Ia tidak tahu harus seberterimakasih apa kepada Tuhannya setelah melihat pintu gerbang sekolah masih terbuka lebar. Dimata Seongwoo itu bukan gerbang sekolah lagi namanya, tapi gerbang menuju surga!

Ia berjalan santai masuk ke sekolah sambil melihat suasana sekolah yang masih ramai. Banyak siswa-siswa yang berlalu lalang diluar kelas yang menandakan bahwa hari ini mereka belum belajar. Mungkin saja guru-guru masih harus mendiskusikan soal materi yang harus dibawakan sampai setahun kedepan. Pemandangan itu membuat Seongwoo refleks mengepalkan tangannya ke atas sambil berulang kali bersorak, "Yes!" atau "Yuhuu!" dan beberapa kosa kata lainnya yang menandakan bahwa ia benar-benar senang hari ini.

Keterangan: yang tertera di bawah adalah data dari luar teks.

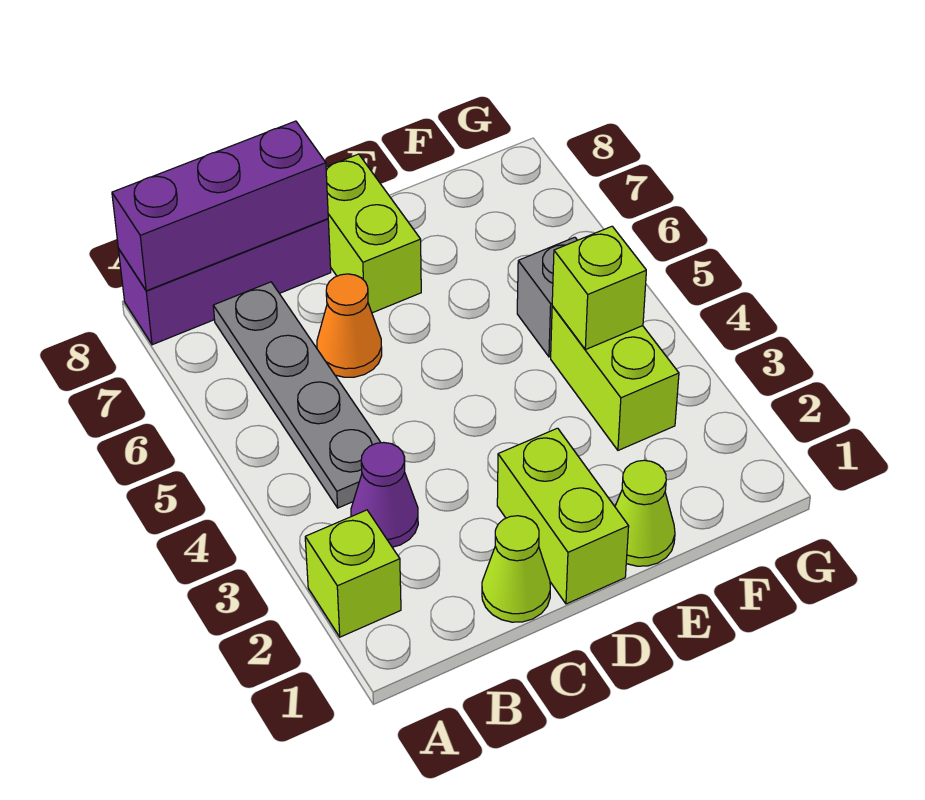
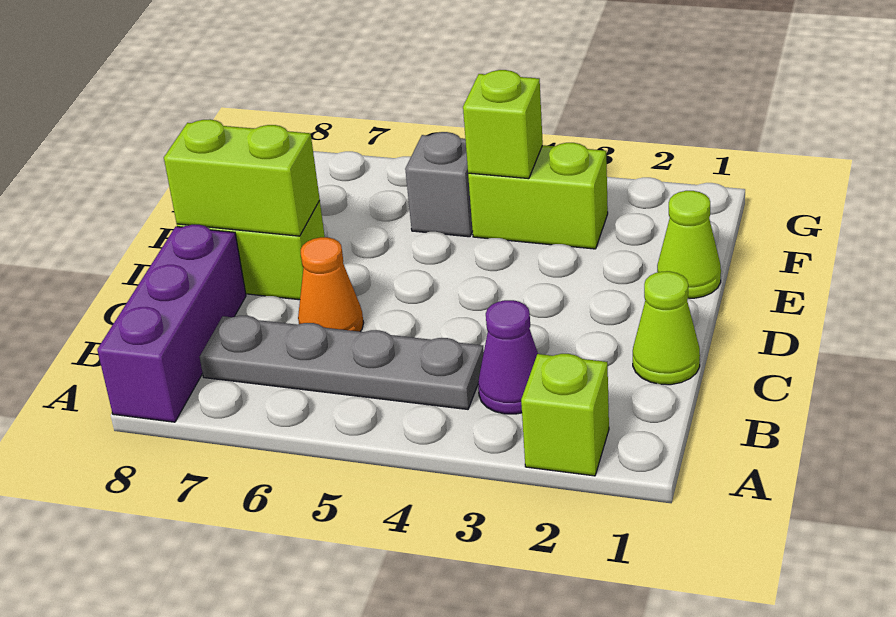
purple brick A8:C8 level 2 -> none
lime brick D1:D2 level 1 -> lime brick D7:D8 level 2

Ia terus berjalan menuju kelasnya. Yang ia rindukan saat masuk sekolah ada dua, yaitu suasana kelas dan kebersamaan bersama teman-teman dekatnya.

Tapi...

Ternyata Tuhan tidak sesayang itu pada Seongwoo. Seongwoo menghela nafas panjang ketika menyadari bahwa pintu kelasnya tertutup rapat.

Dan inilah yang ia sebut pintu neraka.

Ia sedikit mengintip pada jendela besar disampingnya, dan disana semua siswa sudah duduk manis dikursinya sambil memperhatikan guru didepan kelas.

Jaehwan, sahabatnya, tidak sengaja melihat Seongwoo yang sedang mengendap-ngendap sambil mengintip kedalam kelas lewat jendela. Jaehwan langsung saja memberikan isyarat tangan seolah berkata: "Masuk saja. Kau tidak akan kena marah."

Bagaimana Seongwoo bisa setenang itu masuk kelas ketika ia melihat guru killernya sedang berdiri didepan semua siswa yang sedang memperhatikannya. Sebenarnya bukan hanya dia guru killernya, semua guru di sekolah ini dianggap guru killer oleh Seongwoo karena mereka semua selalu memarahi Seongwoo. Ya bagaimana lagi, Seongwoo selalu malas mengerjakan tugas dan ketiduran di kelas karena sering begadang bermain game sehingga ia akan telat masuk kelas pada pagi harinya.

Seongwoo tidak bisa langsung saja masuk kelas. Ia benar-benar memikirkannya matang-matang diluar kelas, tepatnya sambil berjongkok didepan pintu kelas. Ia bertanya-tanya pada dirinya sendiri apakah ia harus pulang ke rumah dan ketika Ibu bertanya, ia akan berkata bahwa sekolah diliburkan lagi? Atau ia masuk ke kelas dan akan mendapat sorakan dari teman-temannya sekaligus hukuman dari gurunya? Astaga, tapi jika Seongwoo pulang ke rumah dan ketahuan berbohong, Ibu juga akan menghukumnya!